疾患概要
赤ちゃんの誕生は、胎児としてお母さんに依存している状態から、自分で呼吸をし、栄養を取って生きていかなければならない環境へと大きく変化する瞬間です。そのような時に、医療的なサポートが必要な赤ちゃんがいます。
低出生体重、呼吸障害、先天異常などを有する赤ちゃんは、適切な治療を行わないと生命にかかわることもあります。当院の新生児集中治療室ではそのような赤ちゃんに対し、高度な技術によって一人ひとりに合った治療を行っています。
原因・症状
赤ちゃんの病期の原因は、予定日よりも早くに生まれてしまったこと、母体の中でへその緒が絡まってしまたこと、遺伝的な問題など、さまざまです。お母さんの妊娠中に、おなかの中の赤ちゃんの異常に気付かれたら、産婦人科・小児科が連携して、生まれた赤ちゃんが元気に育つように全力で対応します。
検査
病気の治療には検査が必要ですが、赤ちゃんは体が小さいので、できるだけ負担がかからないように行います。血液検査は極少量の血液で行い、超音波検査など負担がかからない検査でできるだけ対応します。当院では、赤ちゃんの医療に必要な高度な検査機器を有しており、24時間体制に赤ちゃんを見守っています。
治療
小さく生まれた赤ちゃんには適切な呼吸・循環・栄養管理が、仮死状態で生まれた赤ちゃんに対しては脳の保護療法が、先天異常を有する赤ちゃんには時に外科的な治療が必要になります。このような赤ちゃんに対する集中治療を行う病棟が新生児集中治療室です。当院は新生児集中治療室15床、新生児回復治療室12床を有し、赤ちゃんに対する集中治療を行っています。また、総合周産期母子医療センターに指定されており、産婦人科との連携のもと、母体・胎児・新生児に対する医療を行うとともに、精神的・社会的にもお母さん・赤ちゃんが安心して生活できるようサポートしてます。
マススクリーニング
早期に診断し、適切な治療を行うことによって、病気の進行を抑えることが可能な病気があります。このような病気を、新生児期に検査する方法が「新生児マススクリーニング」です。日本では1977年より導入され、全ての赤ちゃんが生後5日前後に血液検査を行い、20疾患に対するスクリーニング検査を受けています。

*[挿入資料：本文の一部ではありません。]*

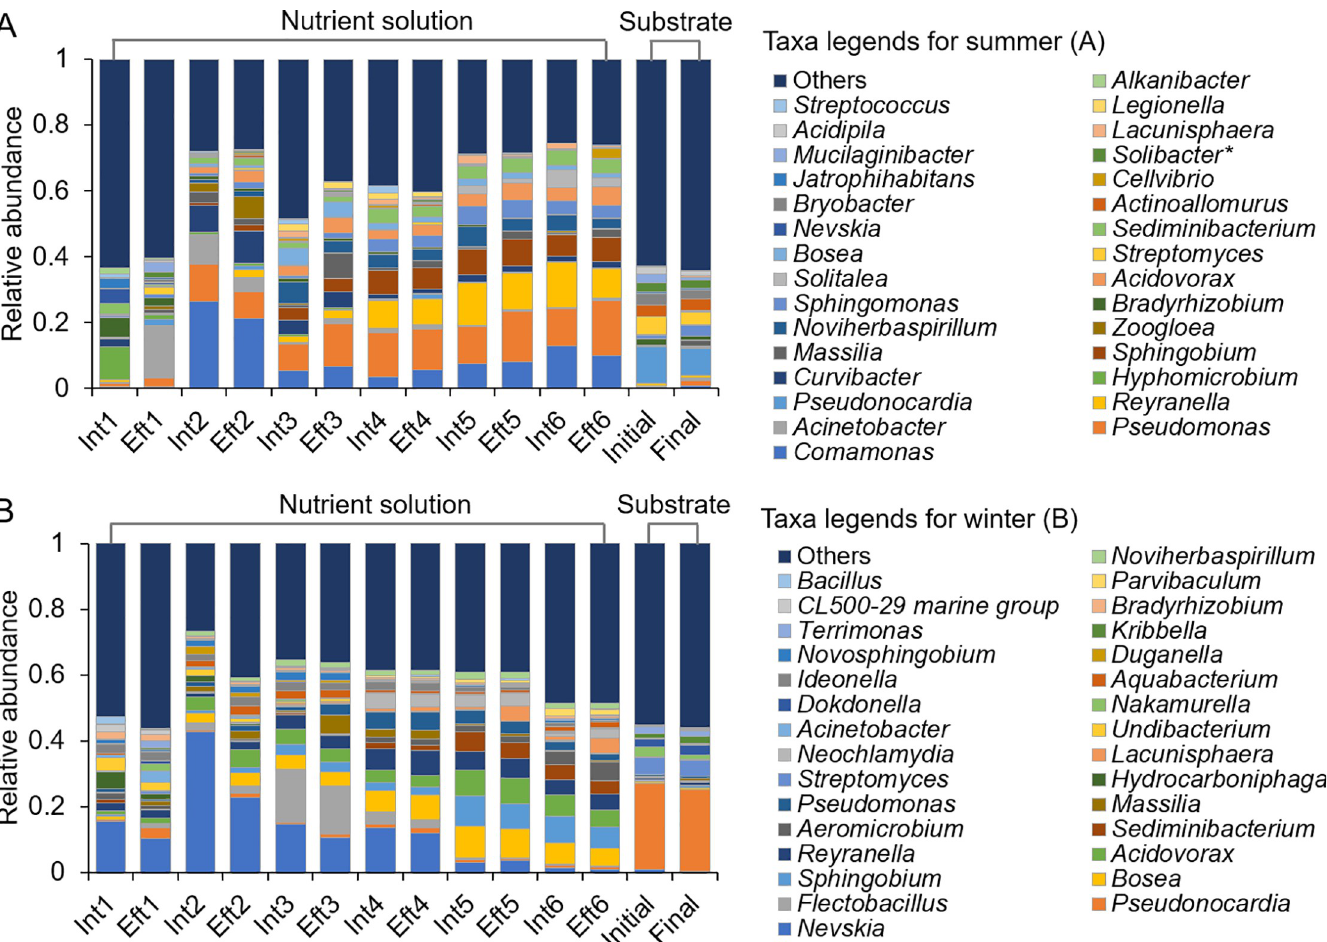
Fig 5. Distribution of bacterial communities at the genus level in the recirculating nutrient solution and substrate samples of cucumber plug seedlings cultivated in an ebb-and-flow system in the summer (A) and winter (B) cultivation seasons. The y-axis shows the relative abundances of the top 30 genera. Asterisks in the legend indicate taxonomic bins containing OTUs that could not be resolved to the genus level. Int and Eft represent the influent and effluent nutrient solution samples,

近年、多くの疾患で新たな治療薬が誕生しています。そして、そのような治療薬の多くは、早期に診断し治療を開始することにより、有効性を高めることができます。兵庫県では、一部の施設で、早期診断が重要な新たな7疾患(脊髄性筋萎縮症、重症複合免疫不全症、ファブリー病、ポンペ病、ゴーシェ病、ハーラー病、ハンター病)に対してもスクリーニング検査を開始しました。当院でもこのような検査が可能です(新たに追加された7疾患の検査は有料です)。
こども達の健やかな成長をサポート
小児一般病床 20床、新生児室 27床(うち新生児集中治療室 15床)を有し、小児神経・筋疾患、小児腎疾患、新生児(NICU)、先天代謝異常症、小児内分泌、小児アレルギーなどの専門的な疾患の高度医療を行うとともに、感染症などの一般小児疾患の患者さんや、在宅医療が必要な患者さんにも対応し、診療を行っています。
地域のこども達の健やかな成長をサポートしていきます。